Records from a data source
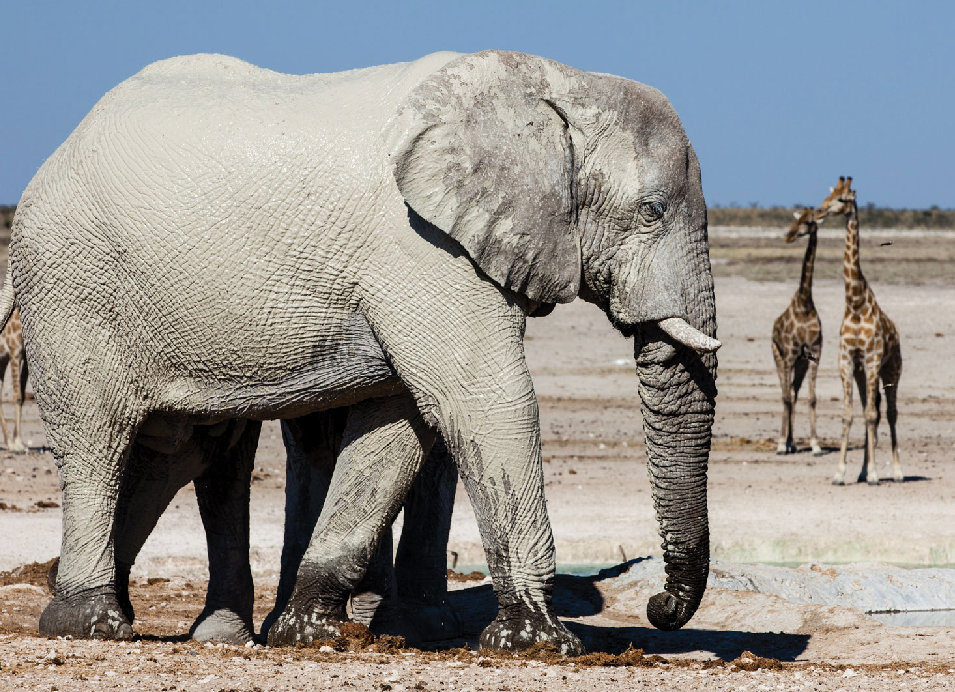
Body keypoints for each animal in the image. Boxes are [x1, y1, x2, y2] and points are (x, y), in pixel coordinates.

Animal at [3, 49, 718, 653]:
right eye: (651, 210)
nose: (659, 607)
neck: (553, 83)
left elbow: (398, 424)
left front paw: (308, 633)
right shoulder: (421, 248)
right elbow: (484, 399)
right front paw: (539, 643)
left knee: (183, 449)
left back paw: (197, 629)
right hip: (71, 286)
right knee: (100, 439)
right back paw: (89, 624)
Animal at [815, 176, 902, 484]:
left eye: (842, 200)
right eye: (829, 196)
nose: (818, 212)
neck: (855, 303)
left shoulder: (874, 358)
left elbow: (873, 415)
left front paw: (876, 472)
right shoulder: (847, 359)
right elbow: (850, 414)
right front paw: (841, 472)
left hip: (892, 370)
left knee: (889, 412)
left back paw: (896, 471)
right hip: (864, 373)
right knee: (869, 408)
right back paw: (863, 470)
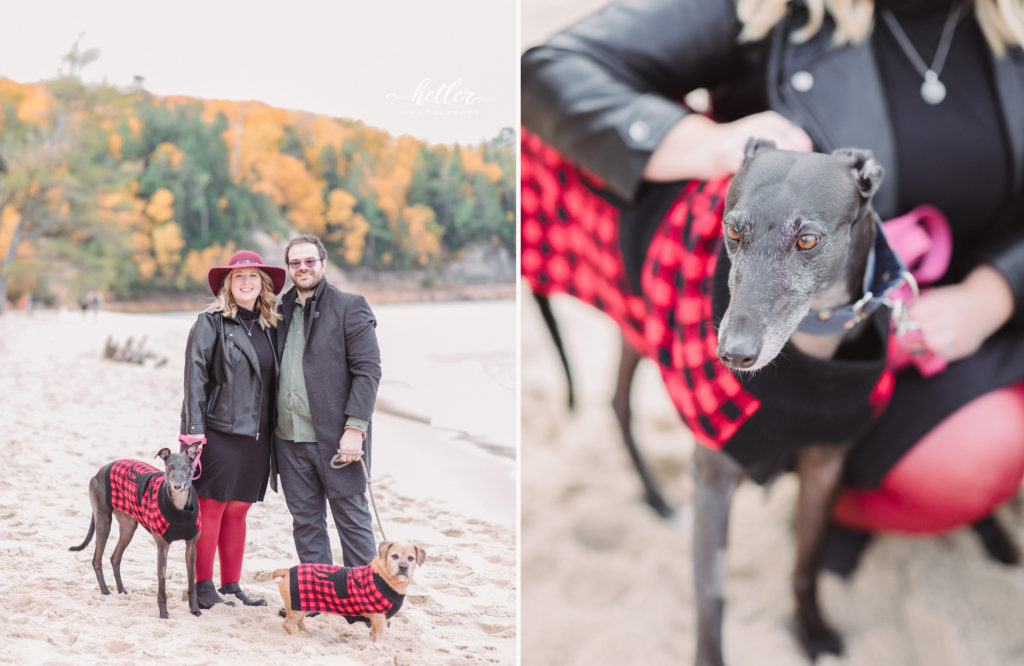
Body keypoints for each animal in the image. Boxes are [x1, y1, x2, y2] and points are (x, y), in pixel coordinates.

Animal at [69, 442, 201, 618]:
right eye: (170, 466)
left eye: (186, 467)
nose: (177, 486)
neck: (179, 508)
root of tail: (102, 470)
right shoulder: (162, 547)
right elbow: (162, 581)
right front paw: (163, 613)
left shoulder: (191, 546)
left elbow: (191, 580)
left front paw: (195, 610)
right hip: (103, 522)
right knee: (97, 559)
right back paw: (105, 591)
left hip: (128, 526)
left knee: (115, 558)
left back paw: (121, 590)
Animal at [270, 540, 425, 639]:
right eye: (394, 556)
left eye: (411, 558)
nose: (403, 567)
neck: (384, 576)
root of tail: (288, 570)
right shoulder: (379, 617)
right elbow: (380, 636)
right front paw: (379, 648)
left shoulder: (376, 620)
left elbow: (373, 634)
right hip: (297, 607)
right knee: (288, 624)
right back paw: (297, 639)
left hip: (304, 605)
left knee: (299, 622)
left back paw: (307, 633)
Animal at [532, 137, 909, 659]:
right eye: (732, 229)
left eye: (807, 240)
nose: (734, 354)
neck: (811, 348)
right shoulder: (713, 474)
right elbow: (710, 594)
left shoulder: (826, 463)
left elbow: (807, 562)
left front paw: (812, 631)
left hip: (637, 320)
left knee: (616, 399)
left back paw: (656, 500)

* * *

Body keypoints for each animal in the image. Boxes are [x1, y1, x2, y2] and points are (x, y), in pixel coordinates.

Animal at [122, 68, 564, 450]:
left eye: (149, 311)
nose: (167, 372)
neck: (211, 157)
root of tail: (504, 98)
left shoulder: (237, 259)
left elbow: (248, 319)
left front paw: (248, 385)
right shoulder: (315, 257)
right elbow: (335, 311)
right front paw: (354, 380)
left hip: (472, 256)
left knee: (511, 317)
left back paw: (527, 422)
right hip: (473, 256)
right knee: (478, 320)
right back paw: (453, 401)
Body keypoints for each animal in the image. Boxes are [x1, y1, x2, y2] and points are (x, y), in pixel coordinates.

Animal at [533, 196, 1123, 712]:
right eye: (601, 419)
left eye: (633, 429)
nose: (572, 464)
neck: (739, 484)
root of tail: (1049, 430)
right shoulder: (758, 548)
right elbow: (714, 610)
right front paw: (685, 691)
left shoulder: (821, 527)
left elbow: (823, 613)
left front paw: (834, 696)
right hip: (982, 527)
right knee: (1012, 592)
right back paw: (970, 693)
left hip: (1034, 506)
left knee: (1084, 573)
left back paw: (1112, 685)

* * *

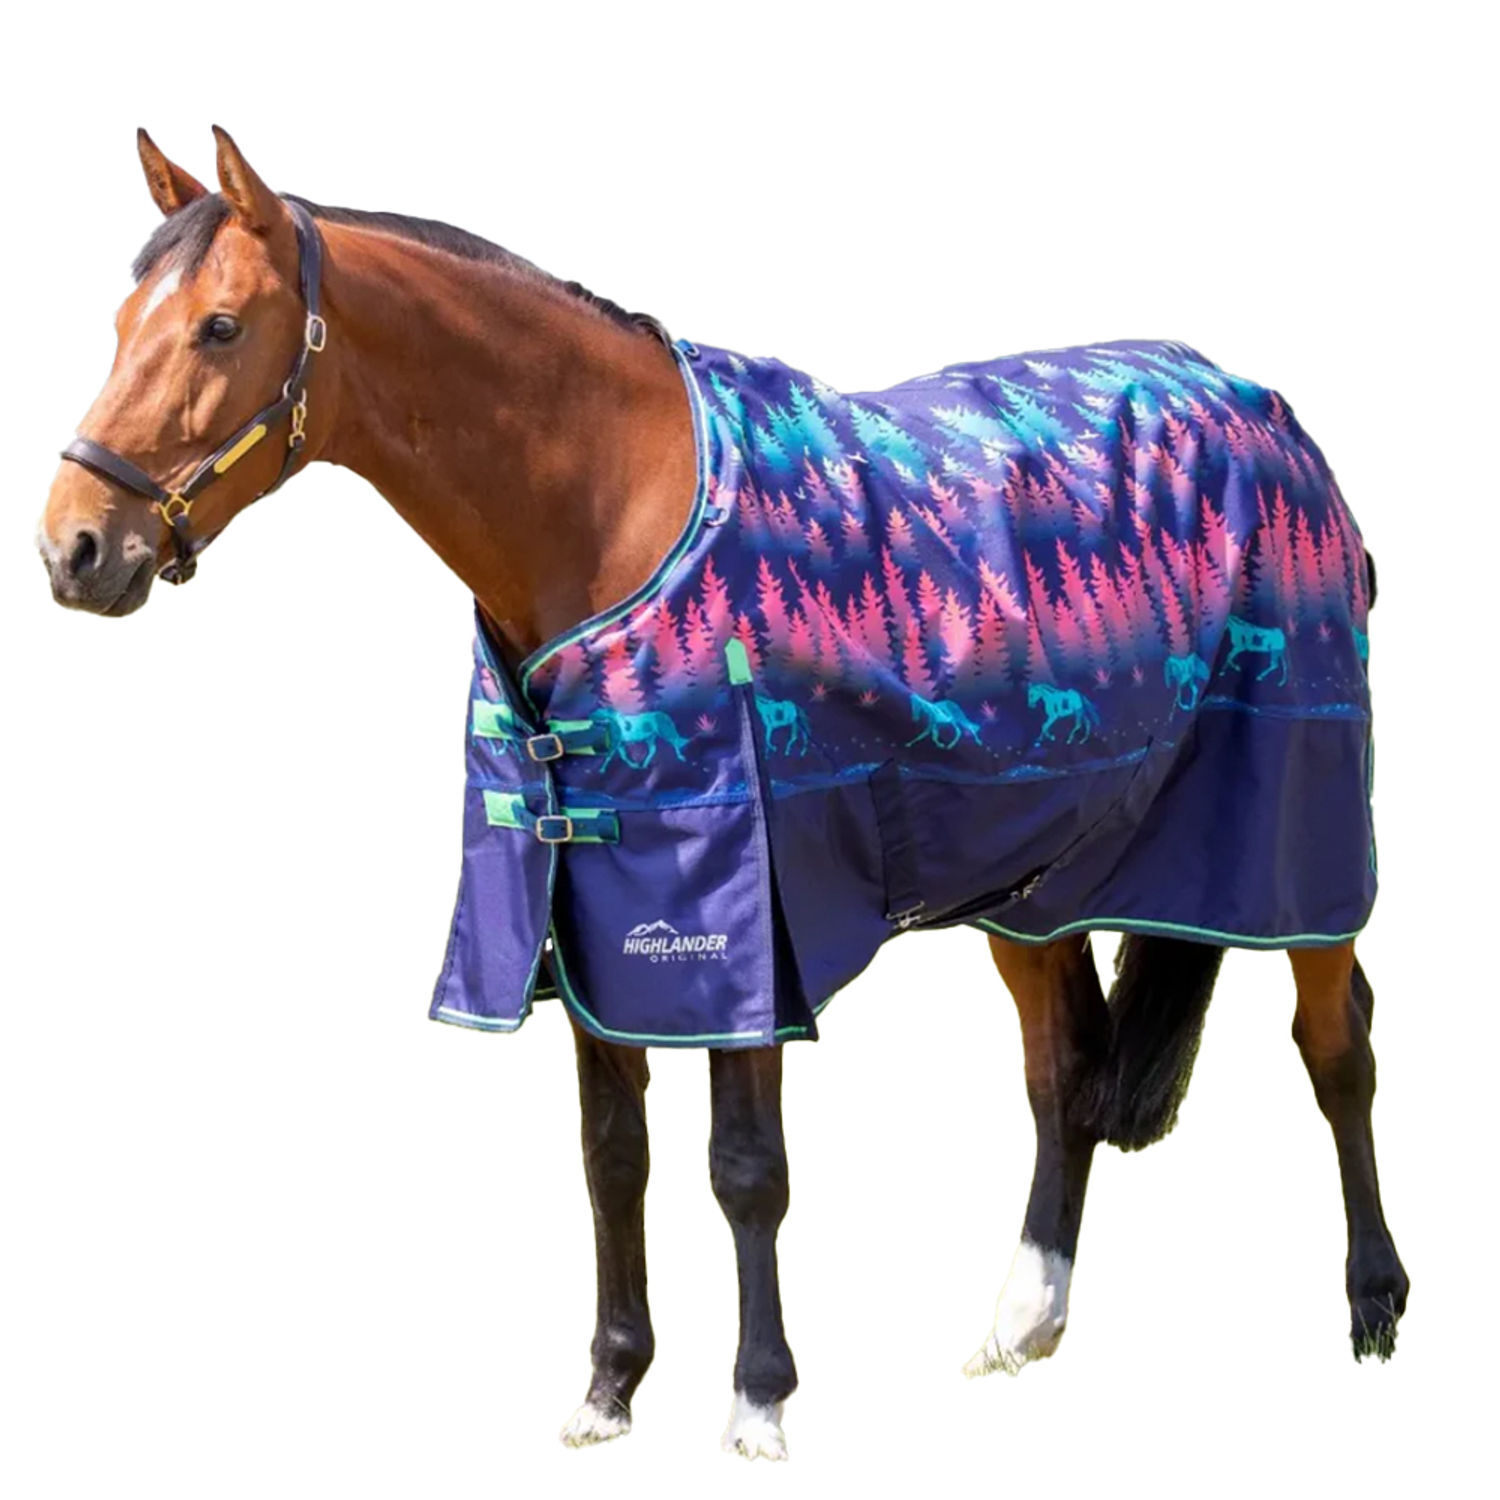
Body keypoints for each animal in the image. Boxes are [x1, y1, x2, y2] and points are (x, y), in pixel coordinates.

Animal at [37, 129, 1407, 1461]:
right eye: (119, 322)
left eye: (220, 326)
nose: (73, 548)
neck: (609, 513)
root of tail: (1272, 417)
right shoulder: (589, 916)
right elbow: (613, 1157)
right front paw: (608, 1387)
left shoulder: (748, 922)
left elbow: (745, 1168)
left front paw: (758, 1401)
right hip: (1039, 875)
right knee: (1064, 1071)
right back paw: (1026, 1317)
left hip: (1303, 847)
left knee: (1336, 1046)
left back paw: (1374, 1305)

> **Work item**: Using the entries above, give back exactly the line containing "right elbow: (380, 636)", the line containing "left elbow: (807, 562)", and every line between them, and nothing else.

> **Answer box**:
right elbow: (380, 636)
right front paw: (379, 648)
left shoulder: (376, 620)
left elbow: (373, 634)
right hip: (297, 607)
right knee: (288, 624)
right back paw: (297, 639)
left hip: (304, 605)
left knee: (299, 622)
left back paw: (307, 633)
Animal at [532, 137, 909, 659]:
right eye: (732, 229)
left eye: (807, 240)
nose: (734, 354)
neck: (811, 348)
right shoulder: (713, 474)
right elbow: (710, 594)
left shoulder: (826, 463)
left elbow: (807, 562)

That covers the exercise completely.